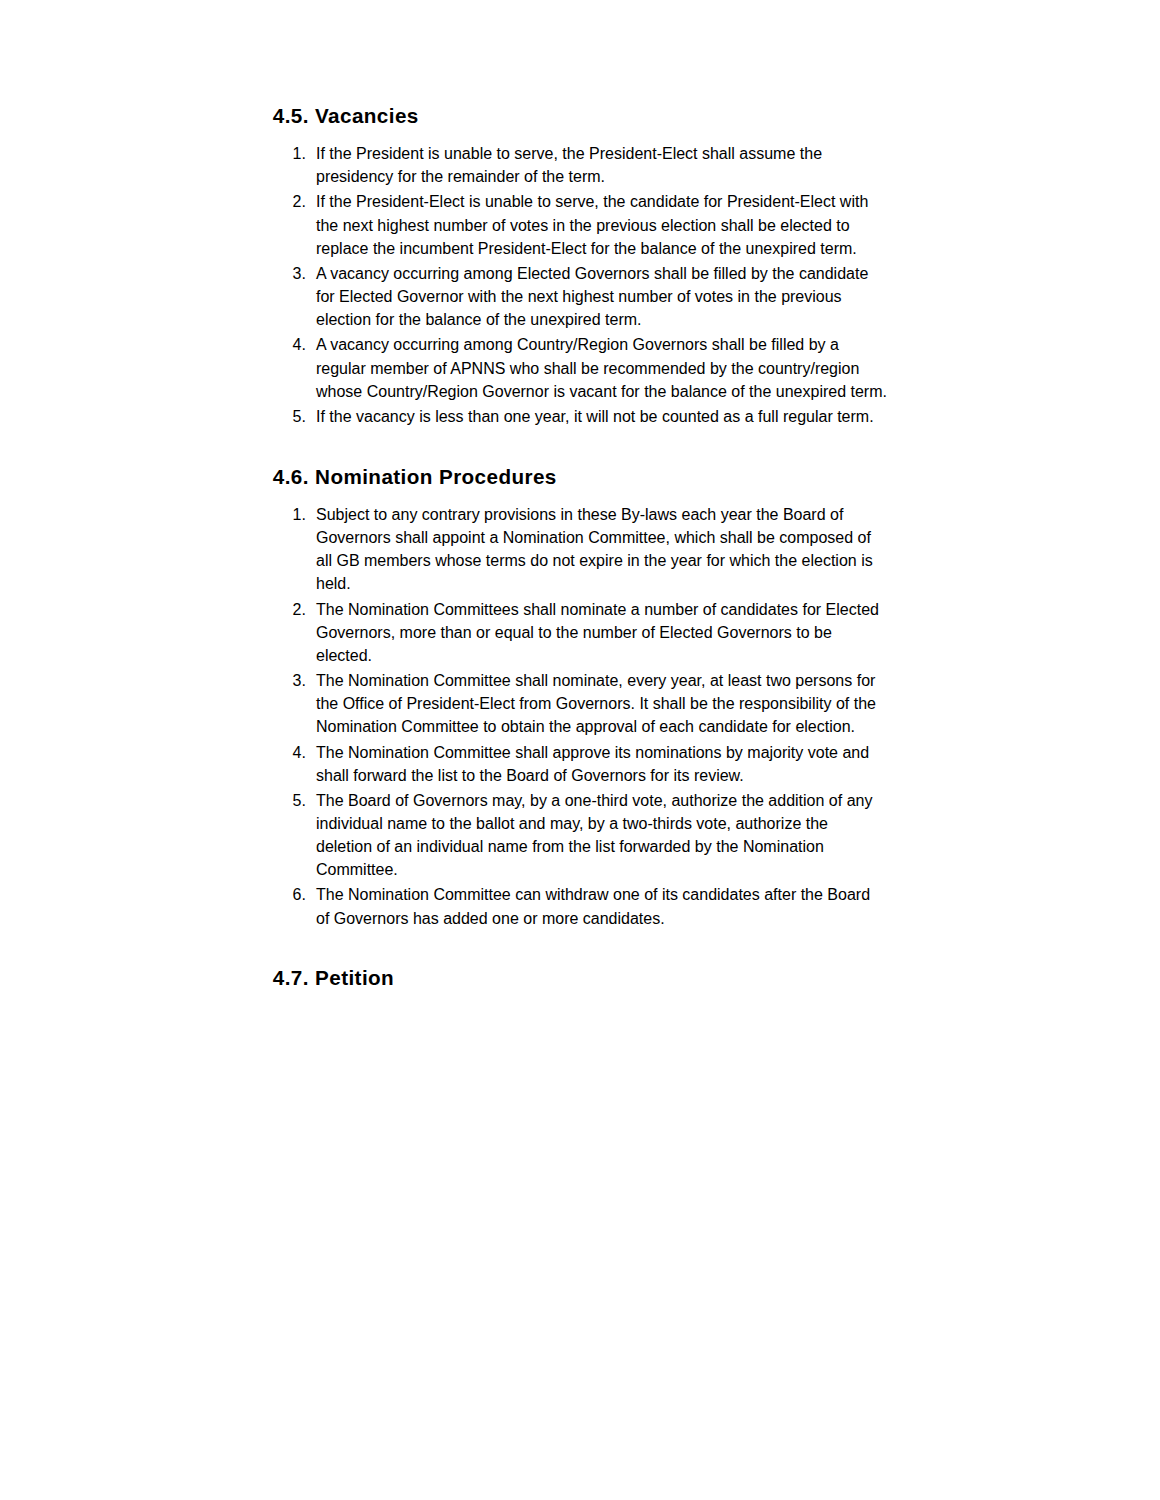4.5. Vacancies
If the President is unable to serve, the President-Elect shall assume the presidency for the remainder of the term.
If the President-Elect is unable to serve, the candidate for President-Elect with the next highest number of votes in the previous election shall be elected to replace the incumbent President-Elect for the balance of the unexpired term.
A vacancy occurring among Elected Governors shall be filled by the candidate for Elected Governor with the next highest number of votes in the previous election for the balance of the unexpired term.
A vacancy occurring among Country/Region Governors shall be filled by a regular member of APNNS who shall be recommended by the country/region whose Country/Region Governor is vacant for the balance of the unexpired term.
If the vacancy is less than one year, it will not be counted as a full regular term.
4.6. Nomination Procedures
Subject to any contrary provisions in these By-laws each year the Board of Governors shall appoint a Nomination Committee, which shall be composed of all GB members whose terms do not expire in the year for which the election is held.
The Nomination Committees shall nominate a number of candidates for Elected Governors, more than or equal to the number of Elected Governors to be elected.
The Nomination Committee shall nominate, every year, at least two persons for the Office of President-Elect from Governors. It shall be the responsibility of the Nomination Committee to obtain the approval of each candidate for election.
The Nomination Committee shall approve its nominations by majority vote and shall forward the list to the Board of Governors for its review.
The Board of Governors may, by a one-third vote, authorize the addition of any individual name to the ballot and may, by a two-thirds vote, authorize the deletion of an individual name from the list forwarded by the Nomination Committee.
The Nomination Committee can withdraw one of its candidates after the Board of Governors has added one or more candidates.
4.7. Petition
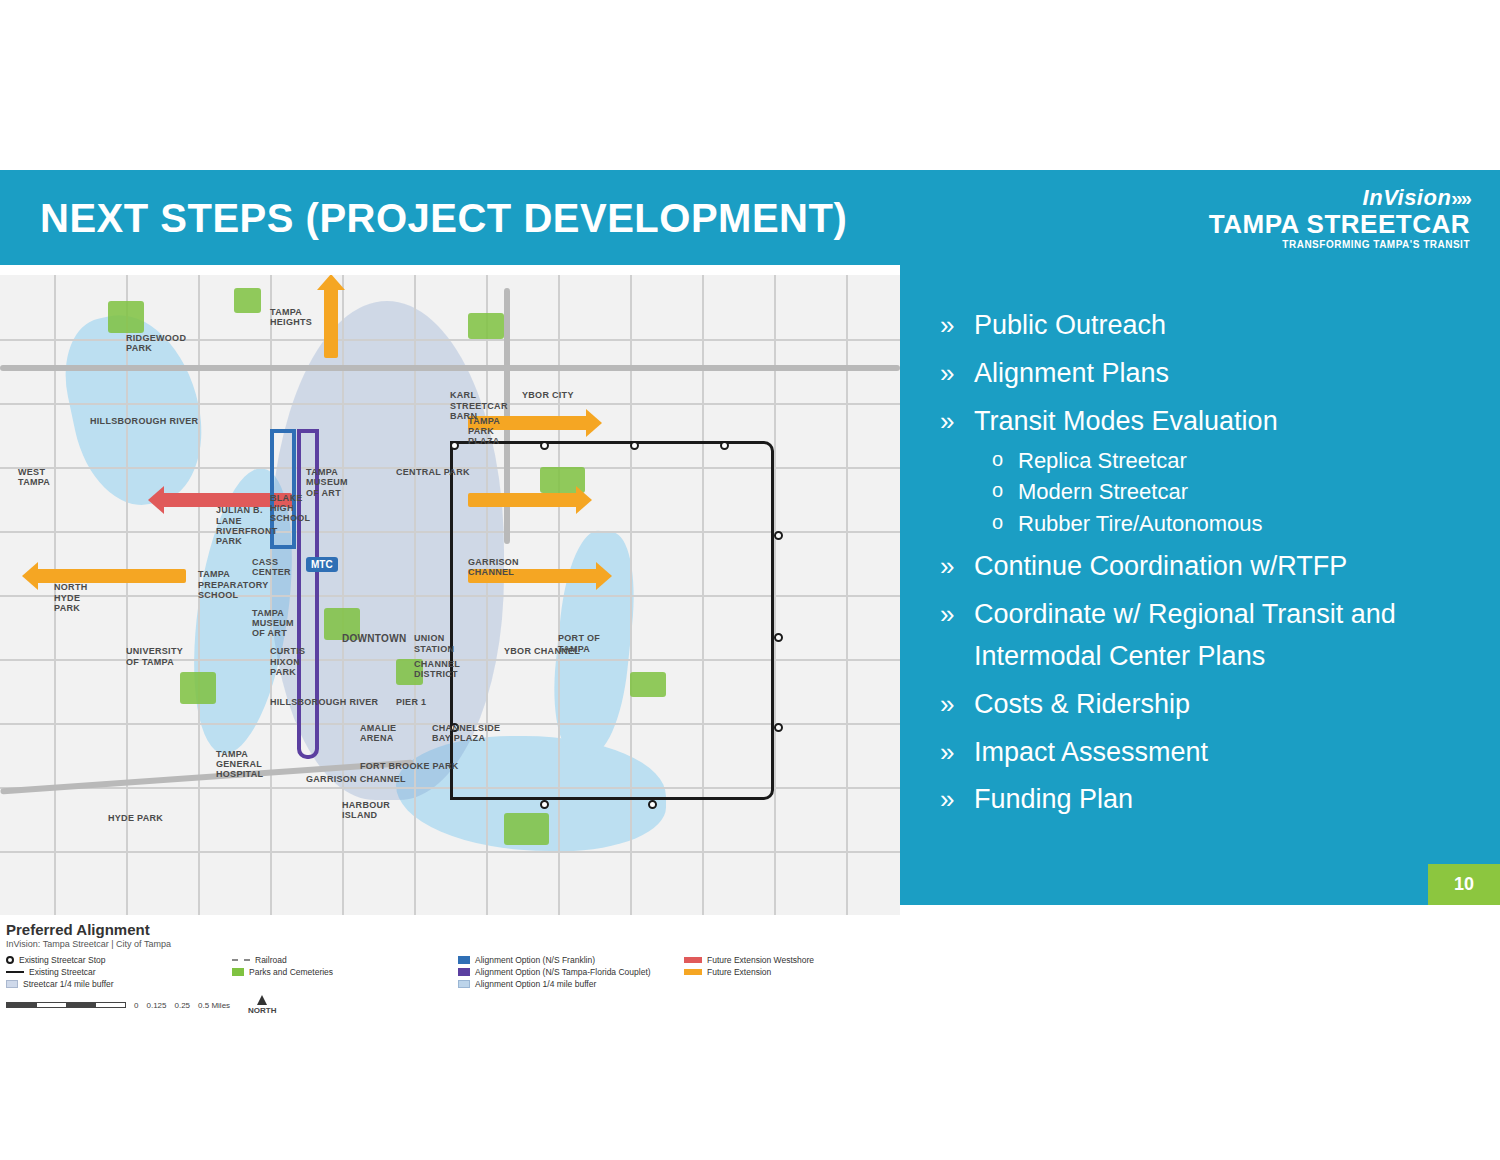Next Steps (Project Development)
InVision››››
TAMPA STREETCAR
TRANSFORMING TAMPA'S TRANSIT
MTC
Tampa
Heights
Ridgewood
Park
West
Tampa
Ybor City
Central Park
Tampa
Park
Plaza
Karl
Streetcar
Barn
Julian B.
Lane
Riverfront
Park
Tampa
Preparatory
School
Cass
Center
Blake
High
School
Tampa
Museum
of Art
North
Hyde
Park
University
of Tampa
Tampa
Museum
of Art
Curtis
Hixon
Park
Downtown
Union
Station
Channel
District
Ybor Channel
Port of
Tampa
Pier 1
Amalie
Arena
Channelside
Bay Plaza
Fort Brooke Park
Garrison Channel
Harbour
Island
Tampa
General
Hospital
Hyde Park
Hillsborough River
Hillsborough River
Garrison
Channel
Preferred Alignment
InVision: Tampa Streetcar | City of Tampa
Existing Streetcar Stop
Railroad
Alignment Option (N/S Franklin)
Future Extension Westshore
Existing Streetcar
Parks and Cemeteries
Alignment Option (N/S Tampa-Florida Couplet)
Future Extension
Streetcar 1/4 mile buffer
Alignment Option 1/4 mile buffer
00.1250.250.5 Miles
NORTH
Public Outreach
Alignment Plans
Transit Modes Evaluation
Replica Streetcar
Modern Streetcar
Rubber Tire/Autonomous
Continue Coordination w/RTFP
Coordinate w/ Regional Transit and Intermodal Center Plans
Costs & Ridership
Impact Assessment
Funding Plan
10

→ **YOUR TASK**
Exactly reproduce the run of lines from the start of the listing through the line with "If the President is", inclusive; pictures are not copied.

→ **TASK OUTPUT**
4.5. Vacancies
If the President is unable to serve, the President-Elect shall assume the presidency for the remainder of the term.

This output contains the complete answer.